Here are a couple of messages from Jim Kelly regarding his success
with the vermiculite recipe and some comments on my previous
substrate posting. I'd (mistakenly) implied that one of the possible
constituents of laterite was amorphous volcanic minerals.

jkelly:

Thanks for sending me your substrate posting.  I finally had time to read it.
I just want to make two comments.  First, the amorphous minerals of volcanic
origin are not laterite.  Laterite is composed of mostly Fe and Al oxides, and
some kaolinite, and thus has a LOW CEC according to these ideas!  Second,
most of my recommedations are tenative, since I have never set up a Dupla
tank and don't know how mine would compare.  However, I would say that the
vermiculite/loam substrate with sand on top is the best I've tried.
Unfortunately I must admit that I've been too busy in the past six months
to tinker with my tank or think about optimization.  I only have time for
for routine maintainance :(

Let me know if you have any new techniques that work.

jkelly again:

The volcanic material is called allophane, and as far as I know duplarit G
is pure Laterite and contains no allophane.  I don't know that you shouldn't
be concerned about allophane, I just don't know where to get it.  If you
want to try it you might ask the soil science dept. at the nearest university.
Maybe I'll ask around here (UC Davis) for more info or a sample.  You might
be looking at an old version of my posting, since the newer version uses
the word 'allophane' in that section (you quoted the old version).  If you
don't have it, I'll email it.

Unfortunately I don't have any hard data for comparison with Mr.
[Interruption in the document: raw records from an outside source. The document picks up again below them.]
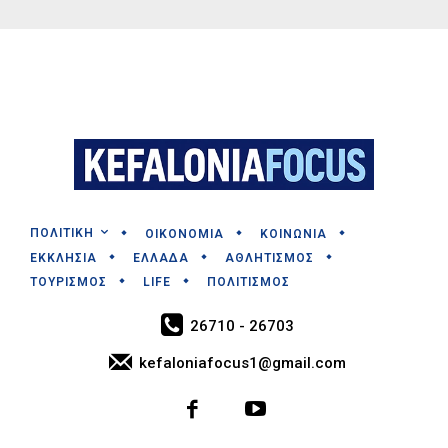
ΠΟΛΙΤΙΚΗ
ΟΙΚΟΝΟΜΙΑ
ΚΟΙΝΩΝΙΑ
ΕΚΚΛΗΣΙΑ
ΕΛΛΑΔΑ
ΑΘΛΗΤΙΣΜΟΣ
ΤΟΥΡΙΣΜΟΣ
LIFE
ΠΟΛΙΤΙΣΜΟΣ
26710 - 26703
kefaloniafocus1@gmail.com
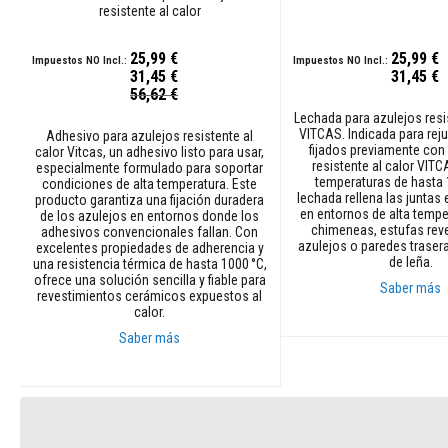
resistente al calor
y
dinteles
25,99 €
25,99 €
Adhesivos
31,45 €
31,45 €
resistentes
Precio
56,62 €
al
especial
Lechada para azulejos resis
calor
VITCAS. Indicada para reju
Adhesivo para azulejos resistente al
fijados previamente con
calor Vitcas, un adhesivo listo para usar,
Refractarios
resistente al calor VITC
especialmente formulado para soportar
de
temperaturas de hasta 
condiciones de alta temperatura. Este
circonio
lechada rellena las juntas 
producto garantiza una fijación duradera
en entornos de alta temp
de los azulejos en entornos donde los
Revestimientos
chimeneas, estufas rev
adhesivos convencionales fallan. Con
refractarios
azulejos o paredes traser
excelentes propiedades de adherencia y
de leña.
una resistencia térmica de hasta 1000 °C,
Materiales
ofrece una solución sencilla y fiable para
Saber más
resistentes
revestimientos cerámicos expuestos al
calor.
a
los
Añadir al carrito
Saber más
ácidos
Hormigones
Añadir al carrito
refractarios
Refractarios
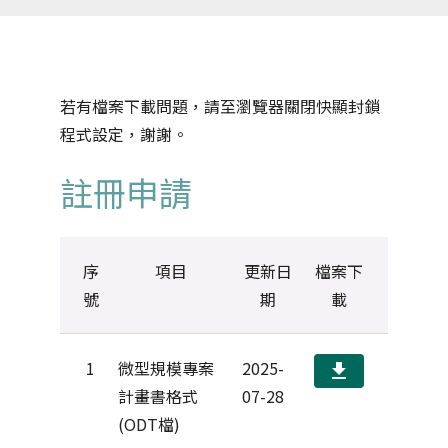
首
頁
若有檔案下載問題，請至瀏覽器關閉快顯封鎖
程式設定，謝謝。
註冊申請
序
項目
更新日
檔案下
號
期
載
1
微型規模專案
2025-
download
計畫書格式
07-28
(ODT檔)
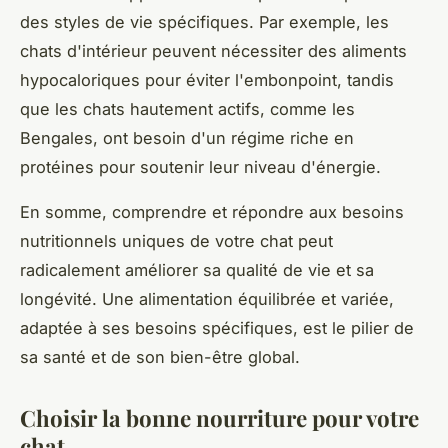
des styles de vie spécifiques. Par exemple, les
chats d'intérieur peuvent nécessiter des aliments
hypocaloriques pour éviter l'embonpoint, tandis
que les chats hautement actifs, comme les
Bengales, ont besoin d'un régime riche en
protéines pour soutenir leur niveau d'énergie.
En somme, comprendre et répondre aux besoins
nutritionnels uniques de votre chat peut
radicalement améliorer sa qualité de vie et sa
longévité. Une alimentation équilibrée et variée,
adaptée à ses besoins spécifiques, est le pilier de
sa santé et de son bien-être global.
Choisir la bonne nourriture pour votre
chat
Booth's
famous method (which clearly works).  My methods are based on the assumption
that the reader is frugal and has no special resources...I have tried my best
to get the best results given these tight constraints.  I don't think plant
growth rate (and quality of growth) is an issue for the heating coil/circul-
ation debate (UNLESS you have a lot of organic matter decaying in the
substrate, which might show up in the long term or if you use organic soils).
I have had phenominal (IMHO) plant growth as long as there is CO2 and adequate
nutrients.  More of an issue is the algae growth and maintainance level.
George sounds like he has this wired.  My oldest tanks of my type are still
only 1 year old, and I haven't torn them down, and there is still good
growth.  That's as far as I know.  Regarding algae,  two of four tanks are
spotless and seem to resist any algae (there is algae in the tank but not
coating the leaves or the glass...it's the thread type and it grows so slowly
that it isn't visible if you hunt for it once a month and remove it).  The 
other two tanks have periodic algae outbreaks varying in severity.  Plants
are shared between the good and bad algae tanks so I know that it's the 
environment in the good tanks that resists algae, not some avoidance of 
innoculating the clean tanks with spores from the other tanks.  Strangely,
the spotless tanks are two 10 gal tanks, and the ones with periodic problems
are the 55 and the 30 gals.  Maybe I change a higher percentage of the water
in the small tanks since it's easier, and that leaads to success.  I don't know.
Anyway, my main emphasis from now on is going to be on constructing low
maintainance tanks, which will mean a lot of smaller rosette plants which
won't require weekly pruning like stem plants do (of course I'll also use less
CO2 since that's part of the problem).  I want stable tanks which I just 
have to do water changes on, not heavy gardening.

I will eventually find out what the secret to the stability/no algae is.